## [Task item]
Reproduce the lines below without any changes, omitting the pictures from your answer.

## [Data]
- - - - -

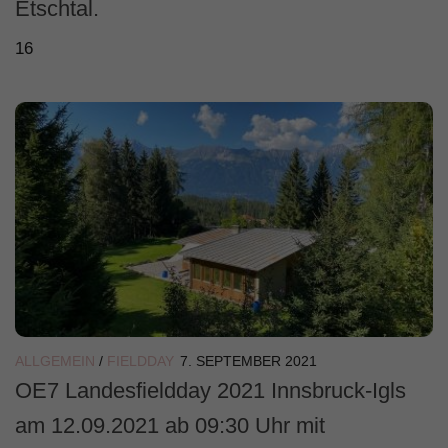
Etschtal.
16
ALLGEMEIN
/
FIELDDAY
7. SEPTEMBER 2021
OE7 Landesfieldday 2021 Innsbruck-Igls
am 12.09.2021 ab 09:30 Uhr mit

- - - - -

## [Task response]
Etschtal.
16
ALLGEMEIN
/
FIELDDAY
7. SEPTEMBER 2021
OE7 Landesfieldday 2021 Innsbruck-Igls
am 12.09.2021 ab 09:30 Uhr mit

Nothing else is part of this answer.